New Study Examines the Impact of Abbreviated vs. Comprehensive Search Strategies on Resulting Effect Estimates

It's common practice - indeed, it's widely recommended - that systematic reviewers search multiple databases in addition to alternative sources of data such as the grey literature to ensure that no relevant studies are left out of analysis. However, meta-research on whether this theory holds up in practice is mainly limited to examinations of recall - in other words, reporting how many potentially relevant studies are picked up by an abbreviated search method as opposed to one that's more extensive. What's missing from this body of research, write Ewald and colleagues in a newly published study, is that recall studies compare items retrieved in absolute terms without considering the final weight or importance of each individual study - variables which will ultimately affect the direction, magnitude, and precision of the resulting effect estimate. Since larger studies with more cach√© are likely to have the greatest impact on the final estimate and certainty of evidence - and these studies are more likely to be picked up in even an abbreviated search - the added value of utilizing more extensive search strategies on a meta-analysis is left unclear.

To examine the impact of the extensiveness of a search strategy on resulting findings and certainty of evidence, the authors randomly selected 60 Cochrane reviews from a range of disciplines for which certainty of evidence assessments and summaries of findings were available. Thirteen reviews did not report at least one binary outcome, leaving a total of 47 for analysis. They then replicated these reviews' search strategies in addition to conducting 14 abbreviated searches for each review (e.g., MEDLINE only), such as limiting to one database or a combination of just two or three (e.g., MEDLINE and Embase only). Finally, meta-analyses were replicated for each of these scenarios, leaving out studies that would not have been picked up in the various abbreviated search strategies. 

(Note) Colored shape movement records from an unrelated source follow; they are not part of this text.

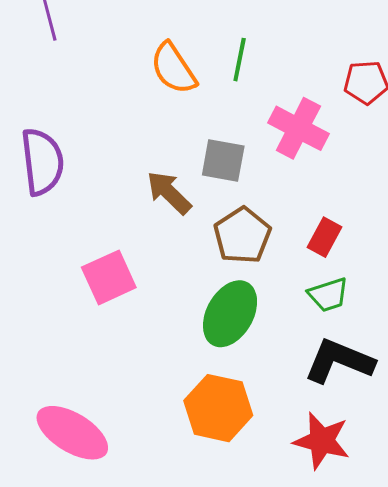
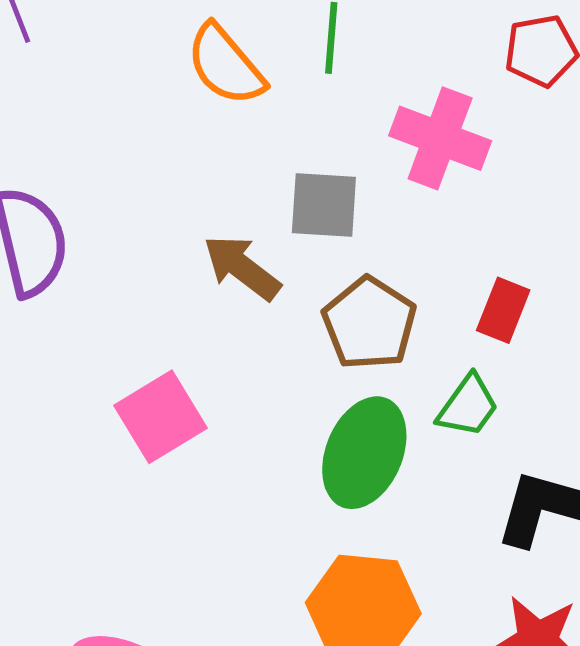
green trapezoid: (328, 295) -> (468, 406), moved, turned -30

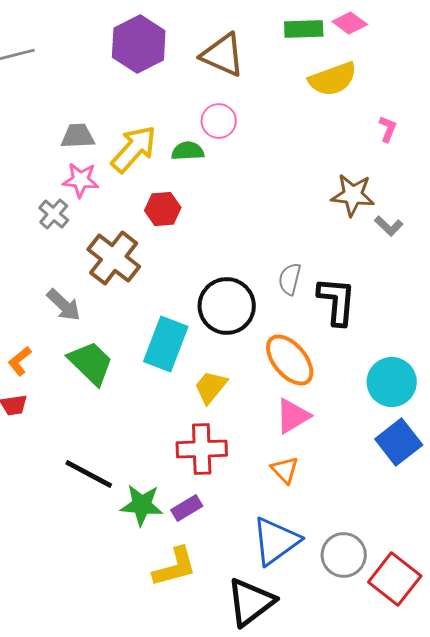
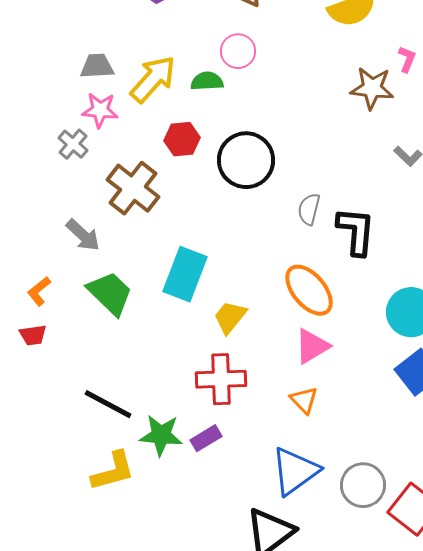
brown star: (353, 195) -> (372, 88), moved
black circle: (227, 306) -> (246, 160), moved
yellow L-shape: (175, 567) -> (113, 471), moved

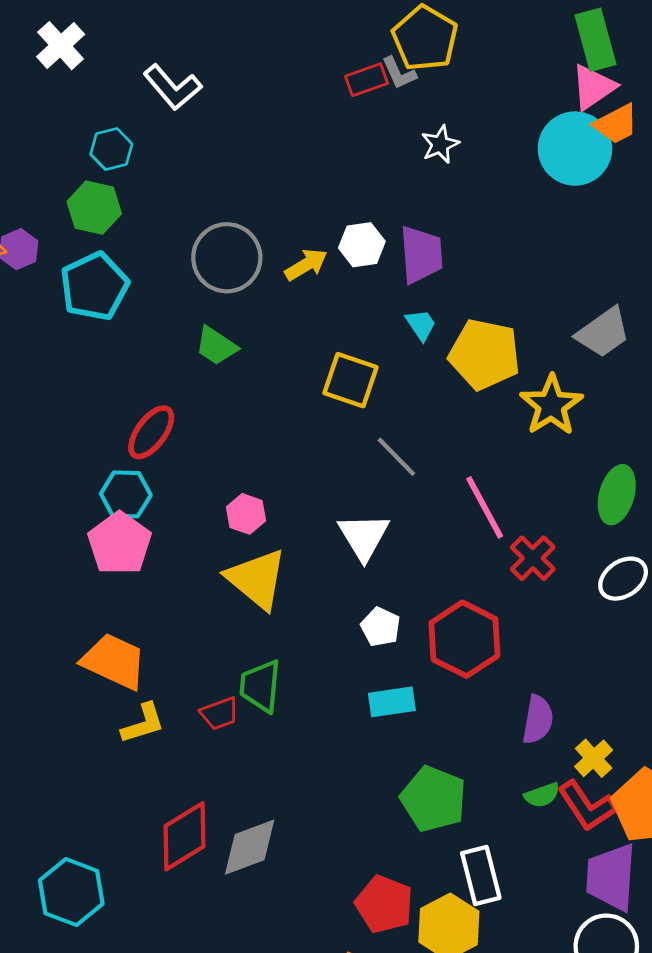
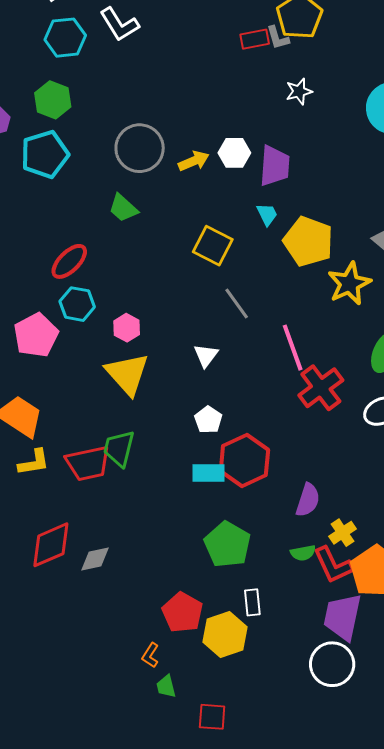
cyan hexagon: (111, 149) -> (65, 38), moved, size x1.4
cyan hexagon: (126, 494) -> (77, 304), moved
white triangle: (364, 537) -> (206, 355), size x0.7
red cross: (533, 558) -> (321, 388), size x1.4
red hexagon: (464, 639) -> (244, 460), moved
red trapezoid: (220, 713) -> (88, 463), size x1.6
gray diamond: (250, 847) -> (95, 559), size x0.7
white rectangle: (481, 876) -> (252, 602), size x0.7

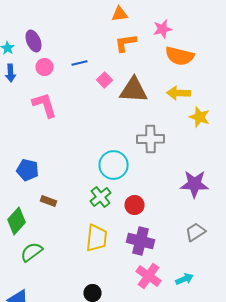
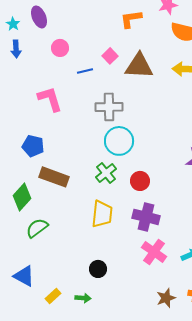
blue line: (80, 63) -> (85, 71), moved
pink circle: (44, 67) -> (60, 48), moved
pink L-shape: (44, 105) -> (50, 99), moved
gray cross: (150, 139) -> (109, 107), moved
brown rectangle: (48, 201) -> (54, 177), size x1.8

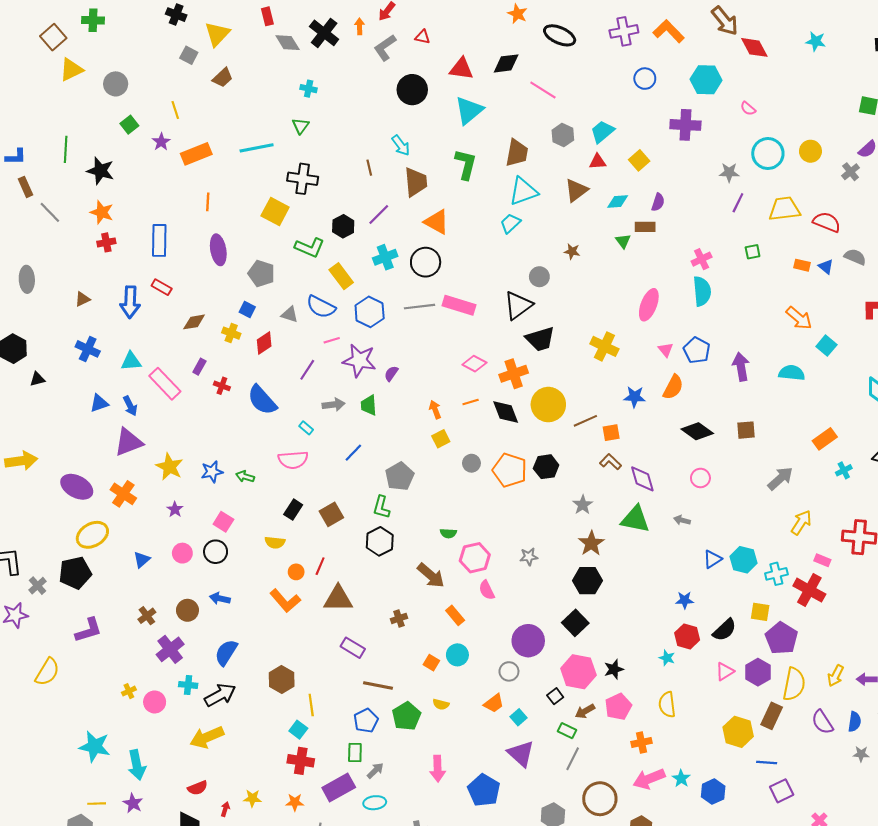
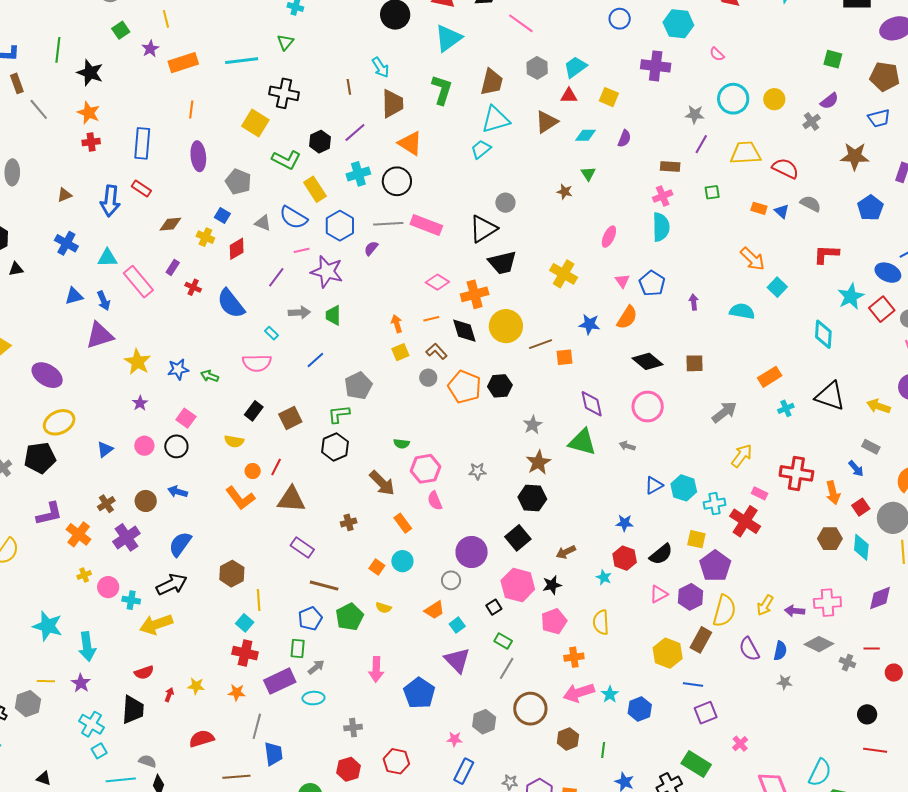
yellow square: (639, 160) -> (609, 97), turned -30
brown rectangle: (645, 227) -> (670, 167), moved
brown star: (572, 251) -> (565, 192), moved
pink ellipse: (649, 305) -> (609, 237), size x0.7
purple arrow: (741, 367) -> (694, 302), size x0.6
purple semicircle: (391, 373) -> (371, 248), moved
brown L-shape: (611, 462) -> (437, 351), moved
pink circle: (700, 478) -> (648, 407), size x1.6
orange cross: (123, 494) -> (79, 534), moved
green L-shape: (381, 507) -> (339, 414), turned 65
cyan cross: (188, 685) -> (131, 600), moved
brown arrow: (585, 711) -> (566, 552), moved

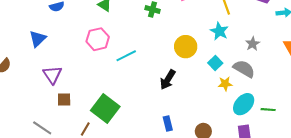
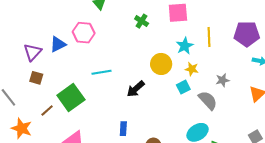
cyan star: (219, 31) -> (185, 46), moved
blue triangle: (38, 39) -> (58, 44), moved
cyan line: (126, 56) -> (102, 72), moved
yellow star: (225, 84) -> (192, 69), moved

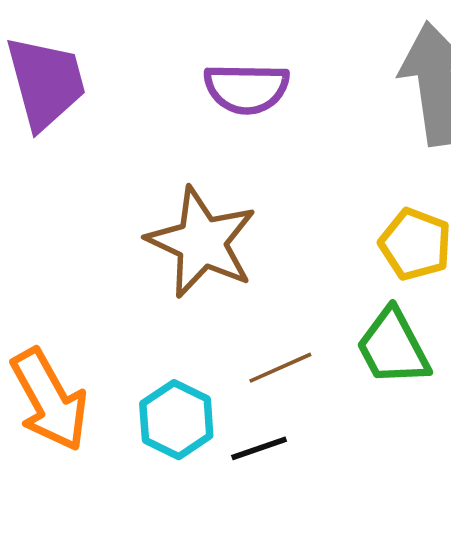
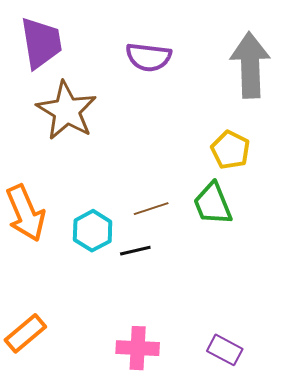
brown star: (202, 242) -> (67, 111), moved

Searching only one database led to a loss of at least one trial in half of the reviews, and a loss of two trials in one-quarter of them. As may be expected, the use of additional databases reduced the loss of information. Overall, however, the direction and significance of the resulting effect estimates remained unchanged in a majority of the cases, as shown in Figure 1 from the paper, below.

Click to enlarge.

The use of abbreviated searches did, however, introduce some amount of imprecision, typically increasing standard error by around 1.02 to 1.06-fold. The inclusion of multiple versus a single database did not clearly appear to improve precision compared to a comprehensive search.

The authors note that these findings are particularly applicable to authors of potential rapid reviews and guidelines, where a consideration of trade-offs between speed and thoroughness is of great importance. Rapid reviewers should be aware that limiting search strategy may change the direction of an effect estimate or render an effect estimate uncalculable in up to one in seven instances, but this should be weighed against the benefits of a quicker time to the dissemination of findings, especially during emergent health crises where time is of the essence.

Ewald, H., Klerings, I., Wagner, G., Heise, T.L., Dobrescu, A.I., Armijo-Olivo, S., ... & Hemkens, L.G. (2020). Abbreviated and comprehensive literature searches led to identical or very similar effect estimates: A meta-epidemiological study. J Clin Epidemiol 128:1-12.

Manuscript available from publisher's website here.